Many process targets are entirely consistent with my overall goal. In type 1 diabetes, screening for microalbuminuria is important, as it is a marker of early diabetes-related renal disease. In type 2 diabetes, however, it is a marker of vascular risk, and previously we did not screen this group for microalbuminuria but focused on reducing overall vascular risk, while also screening for overt proteinuria (a marker of more severe renal disease).
The nGMS contract, however, stipulates that all diabetes patients should be screened for microalbuminuria in primary care. As a result, a number of patients with type 2 diabetes have now been identified as having quite marked levels of proteinuria. This suggests that our previous recommendation of proteinuria screening had not been implemented for these patients.
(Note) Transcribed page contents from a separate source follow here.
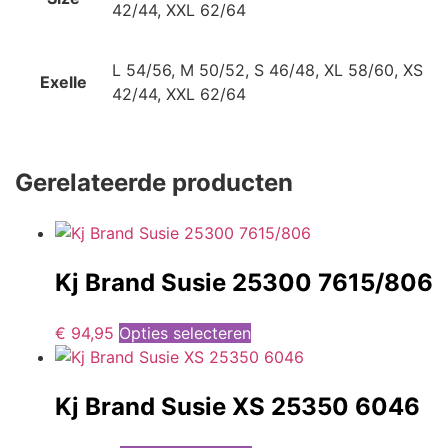
42/44, XXL 62/64
L 54/56, M 50/52, S 46/48, XL 58/60, XS
Exelle
42/44, XXL 62/64
Gerelateerde producten
Kj Brand Susie 25300 7615/806
€
94,95
Opties selecteren
Kj Brand Susie XS 25350 6046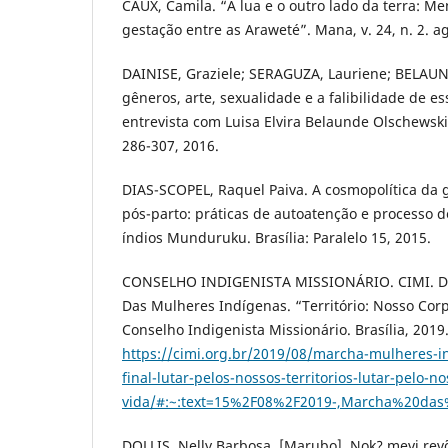
CAUX, Camila. “A lua e o outro lado da terra: M
gestação entre as Araweté”. Mana, v. 24, n. 2. a
DAINISE, Graziele; SERAGUZA, Lauriene; BELAUND
gêneros, arte, sexualidade e a falibilidade de es
entrevista com Luisa Elvira Belaunde Olschewski”.
286-307, 2016.
DIAS-SCOPEL, Raquel Paiva. A cosmopolítica da g
pós-parto: práticas de autoatenção e processo d
índios Munduruku. Brasília: Paralelo 15, 2015.
CONSELHO INDIGENISTA MISSIONÁRIO. CIMI. D
Das Mulheres Indígenas. “Território: Nosso Corp
Conselho Indigenista Missionário. Brasília, 2019
https://cimi.org.br/2019/08/marcha-mulheres-
final-lutar-pelos-nossos-territorios-lutar-pelo-no
vida/#:~:text=15%2F08%2F2019-,Marcha%20
DOLLIS, Nelly Barbosa. [Marubo]. Nok? mevi re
Whatever the merits of microalbuminuria screening, applying a target and financial incentive to it has been effective in identifying individuals with previously undiagnosed proteinuria, which, as a result of the incentive, has been appropriately treated.
My approach to biomedical targets will be dictated by whether they will help achieve my stated goal, which, because of its emphasis on psychological wellbeing,
has to take into account the personal targets of the patient. Hence, prescribing an angiotensin-converting enzyme (ACE) inhibitor to a young person with type 1 diabetes and microalbuminuria is likely to help them remain healthy. And if that can be achieved without causing side effects then they will remain symptom free.
However, if the ACE inhibitor causes dizziness or a cough, the potential long-term gains will be offset by real and immediate symptoms. These may be disruptive to the person’s lifestyle and psychological wellbeing, especially if that person is depressed about having diabetes and the restrictions it places on him/her. In such cases, taking extra medication is unlikely to be a high priority, and the individual is likely not to take it. The person’s goals will be his/her priority, and unless those goals are known, understood and respected by the professional, and at least taken into account by the professional’s goals, then the latter are unlikely to be achieved.
Consider the case of a man in his 30s with type 1 diabetes from childhood. His HbA1c was 8.2 % and he had frequent hypoglycaemia on a twice-daily insulin regimen. He felt very restricted by his diabetes and frustrated about the effects it had on his lifestyle, including the fact that he had never felt able to eat out at a restaurant. His goal was to have the confidence to take his wife out for a meal, knowing how much insulin to take without running the risk of having a hypoglycaemic episode.
To help achieve his goal, he switched to multiple daily injections and attended an intensive education programme from which he gained the knowledge and confidence to match his insulin dose to his carbohydrate intake. Now, he rarely experiences hypoglycaemia and, although his HbA1c has not gone down, the restrictions on his lifestyle have been reduced, and he has achieved his goal. As a result, he has embraced some of the ‘professional’ goals by starting treatment for his hypertension, and is keen to try to improve his HbA1c. This is clearly a preferable outcome to an approach focused upon reducing his HbA1c to meet an arbitrary target, which would have risked increasing his hypoglycaemia and made his goal appear even less attainable.
Figure 1 shows how a care pathway incorporating management tools, patient goals and targets as ‘a means to the end’ can achieve the desired outcome, whereas one in which the target becomes the end in itself is likely to clash with a patient goal.
Conclusion
Targets are here to stay in diabetes care. They can be a desired goal or an object of criticism and our challenge is to use them to help improve diabetes care and not dictate it. The targets that really matter, and which are likely to be successfully achieved, are those agreed by both patient and carer. Finally, targets can and should be ignored if, in an individual situation, they would do more harm than good.